He lowered his eyes and saw what she was guarding; and he understood something of the tragedy of that night. From the couch came a low continuous moaning which made the hair rise on his head. He looked at Mary.
“She is insensible,” she said quietly. “She does not know anything.”
“We must remove her!” he said.
She looked at him, and from him to that part of the Square where the rioters wrought still at their fiendish work. And she shuddered. “Where can we take her?” she answered. “They are beginning to burn that side also.”
“Then we must remove them!” he answered sternly.
“That’s sense!” a hearty voice cried at his elbow. “And the first I’ve heard this night!” On which he became aware of Miss Sibson, or rather of a stout body swathed in queer wrappings, who spoke in the schoolmistress’s tones, and though pale with fatigue continued to show a brave face to the mischief about her. “That’s talking!” she continued. “Do that, and you’ll do a man’s work!”
“Will you have courage if I leave you?” he asked. And when Mary, bravely but with inward terror, answered “Yes,” he told her in brief sentences—with his eyes on the movements in the Square—what to do, if the rabble made a rush in that direction, and what to do, if the troops charged too near them, and how, by lying down, to avoid danger if the crowd resorted to firearms, since untrained men fired high. Then he touched Miss Sibson on the arm. “You’ll not leave her?” he said.
“God bless the man, no!” the schoolmistress replied. “Though, for the matter of that, she’s as well able to take care of me as I of her!”
Which was not quite true.
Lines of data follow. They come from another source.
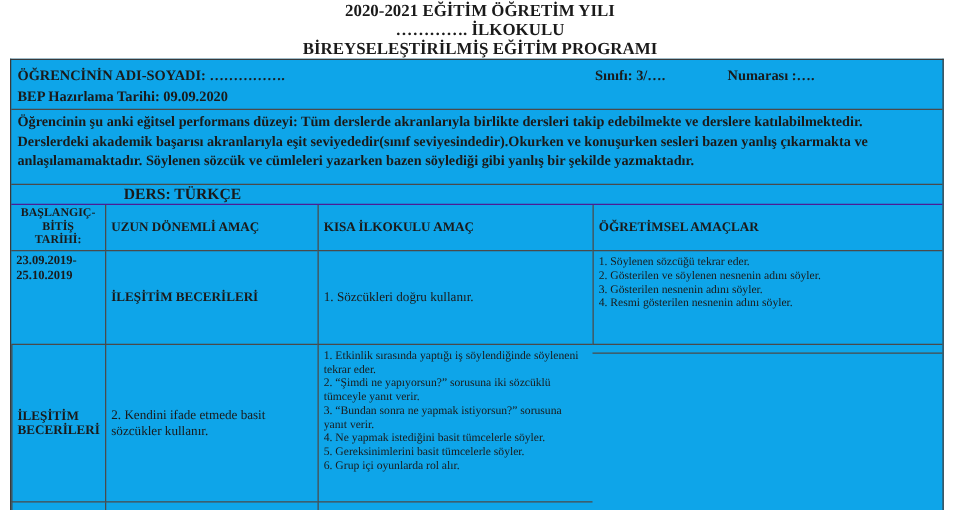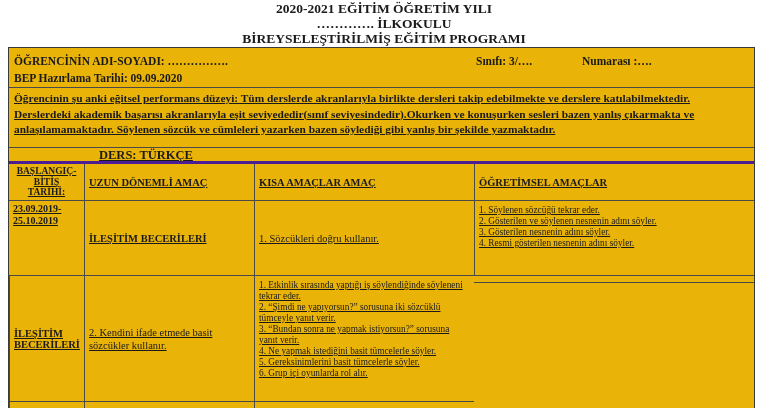--- a/index.html
+++ b/index.html
@@ -15,22 +15,21 @@
   .title-block {
     position:absolute; left:0; top:1px; width:768px;
     text-align:center; font-weight:bold;
     font-size:13.5px; line-height:15px;
   }
 
   
   .doc-box {
     position:absolute; left:8px; top:47px; width:747px; height:361px;
     border:1.5px solid #3a3a3a; border-bottom:none;
-    background:#eab308;
-    text-decoration:underline;
+    background:#0ea5e9;
   }
 
   
   .info-section {
     position:relative; height:40px;
     border-bottom:1px solid #4a4a4a;
     font-weight:bold; font-size:11.5px;
   }
   .info-name { position:absolute; left:5px; top:7px; }
   .info-class { position:absolute; left:467px; top:7px; }
@@ -39,21 +38,21 @@
 
   
   .perf-section {
     height:60px; border-bottom:1px solid #4a4a4a;
     font-weight:bold; font-size:11.4px; line-height:15.5px;
     padding:3px 5px 0 5px;
   }
 
   
   .course-row {
-    height:16px; border-bottom:3px solid #4c1d95;
+    height:16px; border-bottom:1px solid #4c1d95;
     font-weight:bold; font-size:12.5px; line-height:15px;
     padding-left:90px;
   }
 
   
   .tbl { display:grid; grid-template-columns:75px 170px 220px 1fr; }
   .cell { border-left:1px solid #4a4a4a; padding:2px 4px; overflow:hidden; }
   .cell.first { border-left:none; }
   .tbl .rb { border-bottom:1px solid #4a4a4a; }
 
@@ -93,21 +92,21 @@
   <div class="perf-section">Öğrencinin şu anki eğitsel performans düzeyi: Tüm derslerde akranlarıyla birlikte dersleri takip edebilmekte ve derslere katılabilmektedir. Derslerdeki akademik başarısı akranlarıyla eşit seviyededir(sınıf seviyesindedir).Okurken ve konuşurken sesleri bazen yanlış çıkarmakta ve anlaşılamamaktadır. Söylenen sözcük ve cümleleri yazarken bazen söylediği gibi yanlış bir şekilde yazmaktadır.</div>
 
   <div class="course-row">DERS: TÜRKÇE</div>
 
   <div class="tbl">
 
     <div class="cell first h-cell h-date pre rb">BAŞLANGIÇ-
 BİTİŞ
 TARİHİ:</div>
     <div class="cell h-cell h-goal rb">UZUN DÖNEMLİ AMAÇ</div>
-    <div class="cell h-cell h-goal rb">KISA AMAÇLAR AMAÇ</div>
+    <div class="cell h-cell h-goal rb">KISA İLKOKULU AMAÇ</div>
     <div class="cell h-cell h-goal rb">ÖĞRETİMSEL AMAÇLAR</div>
 
     <div class="cell first r1 c-date pre rb">23.09.2019-
 25.10.2019</div>
     <div class="cell r1 c-long rb">İLEŞİTİM BECERİLERİ</div>
     <div class="cell r1 c-short rb">1.  Sözcükleri doğru kullanır.</div>
     <div class="cell r1 c-obj pre rb">1. Söylenen sözcüğü tekrar eder.
 2. Gösterilen ve söylenen nesnenin adını söyler.
 3. Gösterilen nesnenin adını söyler.
 4. Resmi gösterilen nesnenin adını söyler.</div>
Or why in after-days did Miss Sibson, at many a cosy whist-party and over many a glass of hot negus, tell of a particular box on the ear with which she routed a young rascal, more forward than civil? Ay, and dilate with boasting on the way his teeth had rattled, and the gibes with which his fellows had seen him driven from the field?
But, if not quite true, it satisfied Vaughan. He went from them in a cold heat, and finding Sir Robert, still at words and almost at blows with the officers, was going to strike in, when another did so. Daylight was slowly overcoming the glare of the fire and dispelling the shadows which had lain the deeper and more confusing for that glare. It laid the grey of reality upon the scene, showing all things in their true colours, the ruins more ghastly, the pale licking flames more devilish. The fire, which had swept two sides of the Square, leaving only charred skeletons of houses, with vacant sockets gaping to the sky, was now attacking the third side, of which the two most westerly houses were in flames. It was this, and the knowledge of its meaning, that, before Vaughan could interpose, flung at Colonel Brereton a man white with passion, and stuttering under the pressure of feelings too violent for utterance.